# What you need to do:
Print only the lines below from the one with "vfov_deg: 44.8" to the one with "f_number: 2.2", both included, exactly as they stand. Leave pictures out.

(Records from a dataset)

Content starts

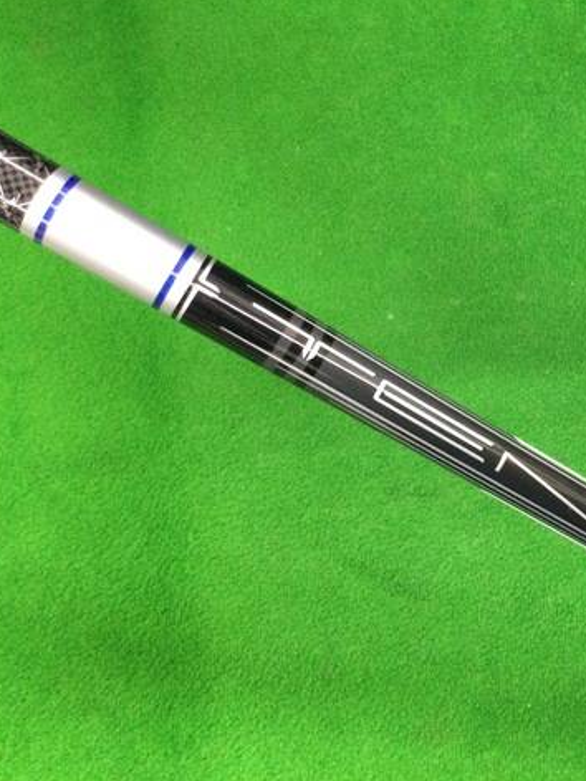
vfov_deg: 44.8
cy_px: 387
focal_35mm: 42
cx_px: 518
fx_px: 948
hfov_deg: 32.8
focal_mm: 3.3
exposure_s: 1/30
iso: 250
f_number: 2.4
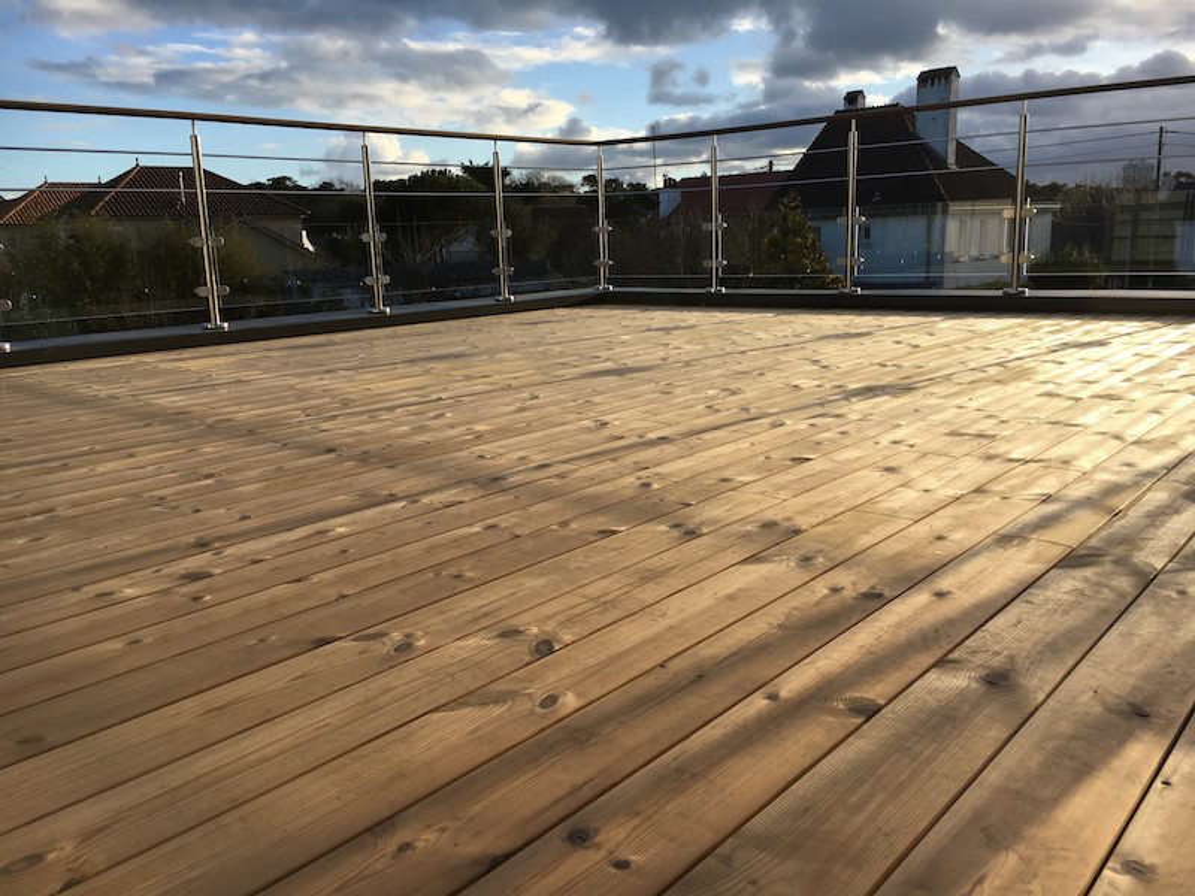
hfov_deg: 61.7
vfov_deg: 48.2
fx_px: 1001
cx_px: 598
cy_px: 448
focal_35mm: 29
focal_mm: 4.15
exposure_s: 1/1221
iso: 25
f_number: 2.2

Content ends
Content starts

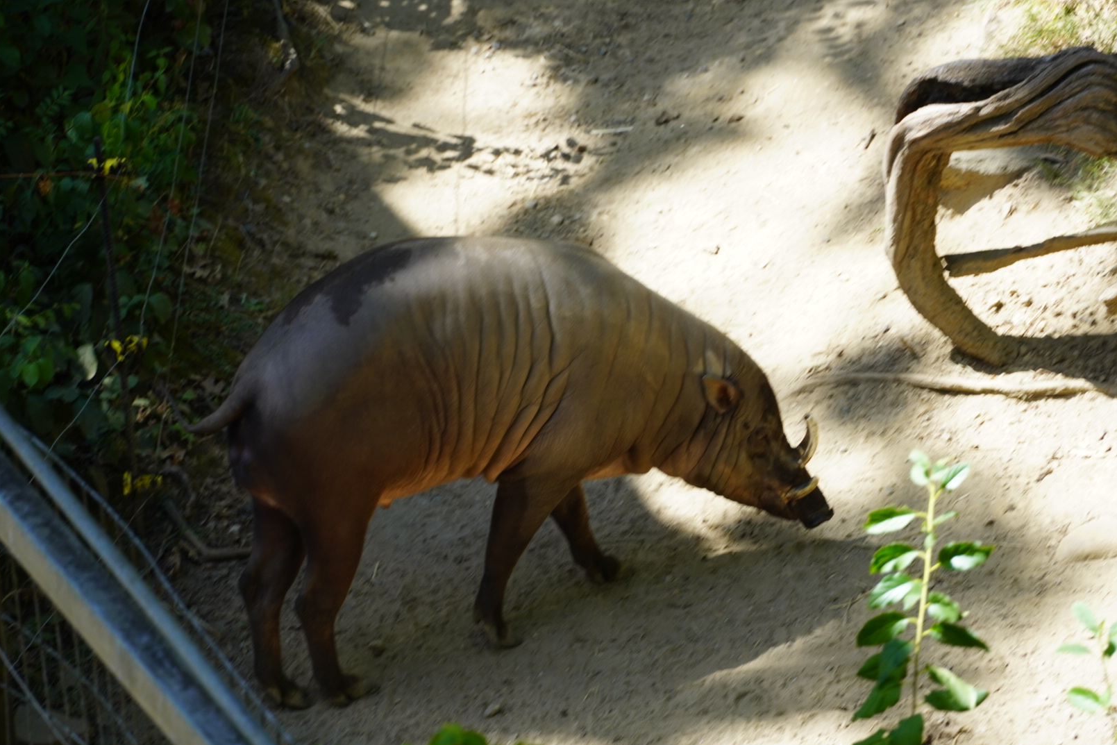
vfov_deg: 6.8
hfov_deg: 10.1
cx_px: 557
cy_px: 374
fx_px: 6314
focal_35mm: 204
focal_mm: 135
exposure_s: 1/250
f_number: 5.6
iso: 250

Content ends

# Solved exercise:
vfov_deg: 44.8
cy_px: 387
focal_35mm: 42
cx_px: 518
fx_px: 948
hfov_deg: 32.8
focal_mm: 3.3
exposure_s: 1/30
iso: 250
f_number: 2.4
hfov_deg: 61.7
vfov_deg: 48.2
fx_px: 1001
cx_px: 598
cy_px: 448
focal_35mm: 29
focal_mm: 4.15
exposure_s: 1/1221
iso: 25
f_number: 2.2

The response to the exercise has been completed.